In this Zazenchen section, a little further on, Dogen talks about the story of Basso and Nangaku. That’s the famous story of Basso sitting and sitting and not practicing. Why are you sitting so intensely? And Basso says, In order to become a buddha, and then we get the famous story of Nangaku sitting down and polishing the tile. What are you doing polishing the tile? I want to make a mirror out of it. You can’t make a mirror out of a tile by polishing it. How can you make a buddha by sitting?
Dogen zeroes in on this question of What is the purpose of doing zazen? He asks Nangaku: Are you expecting to make progress with zazen? Is there some other intention besides zazen? When you do zazen what is the intention? What is being actualized? Such points must be considered in great detail.
All of this is trying to clarify just sitting not as a means to an end like polishing a tile to become a buddha, but an expression of buddhahood. When we talk about just sitting, we’re not talking about anything that has to do with technique, such as sitting with a koan or counting your breath.
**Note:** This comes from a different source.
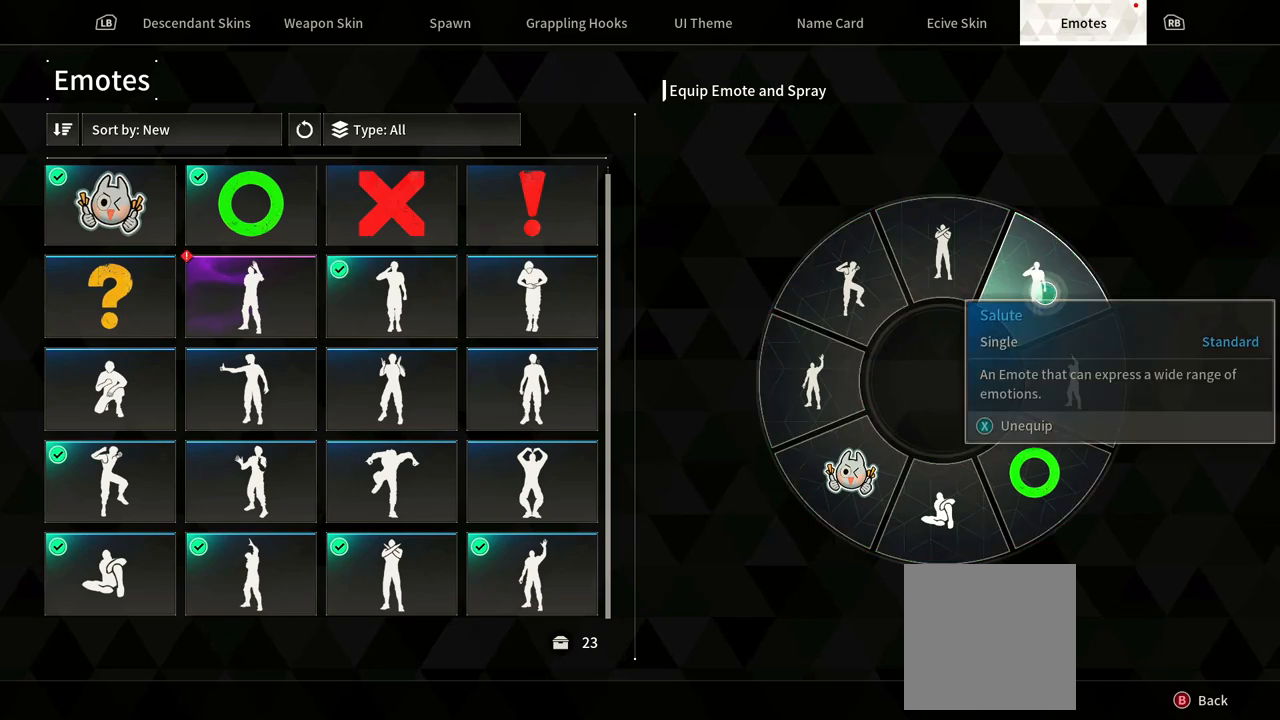
{"buttons": [], "left_stick": "down", "right_stick": "center", "events": [[133, "left_stick", "down-left"], [450, "left_stick", "down"]]}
That “just” is about seeing sitting as empty of intention or anything outside of itself.
We need to be able to go back to this first section, when he says Think non-thinking. I would say, Just think. Put it up next to Just sit. Our thinking is not something that is contaminating our mind. It’s not something we’re trying to get rid of. We’re letting it be there empty of intention. We’re letting thought just be thought, not something that we have to do anything about.
I thought of this also today in the context of our doing oryoki lunch, because you can get asked, why do we do oryoki? There’s a level at which you could imagine answering: We do it in order to practice concentration and meticulousness and the care of things. But that would make oryoki something again that we could do well or badly, and there’s no question we can see people doing it at that level, right? But we don’t do it in order to get good at it.
However, it is expressive and performative, like our zazen itself. In a sense, we allow ourselves to be expressed in our oryoki. We put ourselves on display, and it’s like our mind being on display. Some of our minds are a little messier than others. But the goal is not to have all the messy minds suddenly be neat and orderly. We do not need oryoki to be perfectly performed and choreographed any more than we need to have our minds be absolutely silent and calm and occasionally just full of compassionate thoughts.
We’re not aiming for meticulous or pure content or perfect performance. In a sense we’re allowing ourselves to simply put ourselves out there, very literally with oryoki, and tolerate it, to do it without judgment and comparison and intention and goals. At the same time we’re trying to get everything correct, the same way as we sit in the zendo we sit without moving or fidgeting or making distractions for other people. This word “Just”: just sitting, just thinking, just doing oryoki, is allowing each thing to be just what it is and to allow it to be a vehicle by which we express ourselves moment after moment, and when we express ourselves, we express the dharma.